Artificial intelligence in conflict--from robot soldiers to cyber warfare, what will it look like?
It's a question that was under discussion as this year's Munich Security Conference kicked off on Friday (February 16).
Leading the debate, Estonian president Kersti Kaljulaid. Her country was the victim of a massive hacking attack that was widely blamed on Russia.
“I have been really worried as an Estonian--Estonia is a digital state compared to many others--that our capacity to internationally agree and regulate for technological development has been extremely low," Kaljulaid told euronews. "We haven’t managed to do any progress, for example, even on cyber issues”.
Members of the public present in the audience said they are worried about robot soldiers, and self-piloted weaponised drones.

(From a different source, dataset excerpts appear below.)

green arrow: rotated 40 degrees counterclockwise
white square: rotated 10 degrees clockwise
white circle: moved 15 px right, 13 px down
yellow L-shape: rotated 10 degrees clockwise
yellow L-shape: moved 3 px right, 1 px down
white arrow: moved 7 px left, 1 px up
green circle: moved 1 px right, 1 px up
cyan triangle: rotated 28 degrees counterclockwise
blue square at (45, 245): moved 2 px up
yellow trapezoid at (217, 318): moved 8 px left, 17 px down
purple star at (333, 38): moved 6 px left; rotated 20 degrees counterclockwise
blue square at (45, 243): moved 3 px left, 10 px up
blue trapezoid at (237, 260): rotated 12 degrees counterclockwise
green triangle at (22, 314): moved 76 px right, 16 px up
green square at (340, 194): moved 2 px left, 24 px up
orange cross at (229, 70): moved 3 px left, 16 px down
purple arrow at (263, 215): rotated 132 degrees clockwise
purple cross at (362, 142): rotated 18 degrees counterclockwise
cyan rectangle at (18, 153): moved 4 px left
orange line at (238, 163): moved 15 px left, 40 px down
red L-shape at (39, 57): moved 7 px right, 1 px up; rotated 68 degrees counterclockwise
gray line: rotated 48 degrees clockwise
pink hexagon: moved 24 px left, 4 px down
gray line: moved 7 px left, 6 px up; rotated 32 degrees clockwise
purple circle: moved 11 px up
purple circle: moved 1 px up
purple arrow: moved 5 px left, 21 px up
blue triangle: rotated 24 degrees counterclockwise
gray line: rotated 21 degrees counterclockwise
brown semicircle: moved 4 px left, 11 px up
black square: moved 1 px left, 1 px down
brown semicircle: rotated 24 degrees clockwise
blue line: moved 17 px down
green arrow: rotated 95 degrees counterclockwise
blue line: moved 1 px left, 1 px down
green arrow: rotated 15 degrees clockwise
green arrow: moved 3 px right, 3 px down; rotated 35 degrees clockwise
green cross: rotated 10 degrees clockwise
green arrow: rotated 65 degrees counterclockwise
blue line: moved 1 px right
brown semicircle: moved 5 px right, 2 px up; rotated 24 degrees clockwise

NATO's former Secretary General Anders Fogh Rassmussen said it's a legitimate concern:
“The use of robots and artificial intelligence within the military might make the whole world more unstable. For that reason, I think we should elaborate an international and legally binding treaty to prohibit the production and use of what has been called autonomous lethal weapons".
In an open letter to the UN last year, Robotics experts also called for a ban on developing so-called "killer robots" and warned of a new arms race.
Earlier this week, the US Director of National Intelligence published the annual Worldwide Threat Assessment, which expressed concern about the "potential for surprise" in the cyber realm.